Under the changes, 25% of funds earmarked for political parties will be divided equally among the parties that have managed to garner at least 1% of the votes at the most recent general election. The rest of the funds will be divided among parties proportionally to the number of votes.

Until now, 10% of the funds earmarked for parties were divided equally among those which have secured at least 1% of the vote, with the rest distributed among them in proportion to their success at the general election.

Moreover, the changes allow parties to get up to a half of the funds they spend on training, administrative help and expert consultations from the national budget.

They also stipulate that any funds acquired by the parties unlawfully must be forwarded to a charity in 30 days.

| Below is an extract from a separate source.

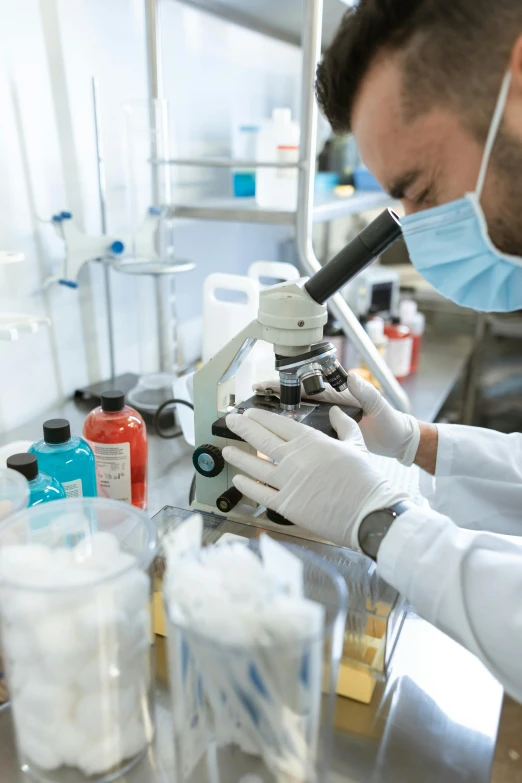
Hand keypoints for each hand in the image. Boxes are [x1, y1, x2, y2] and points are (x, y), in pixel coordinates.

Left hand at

Also defined are rules on annual reports on funding, which will apply to the 2014 records due in 2015.

The funding reports will no longer be sent to the Court of Audit and the National Assembly, but to the Agency for Public Legal Records (AJPES).

Another novelty is the authority of the Court of Audit to oversee the funding of parties and launch audits.

The changes moreover introduce a six-month or a year-long suspension of budgetary funds for parties found guilty of severe violation of the funding legislation.

Data for 2011 show that many parliamentary parties ended the year in the red.

Moreover, most parties got rather small donations; among the biggest was EUR 14,000 donated to the Social Democrats (SD) by teleshopping company Studio Moderna.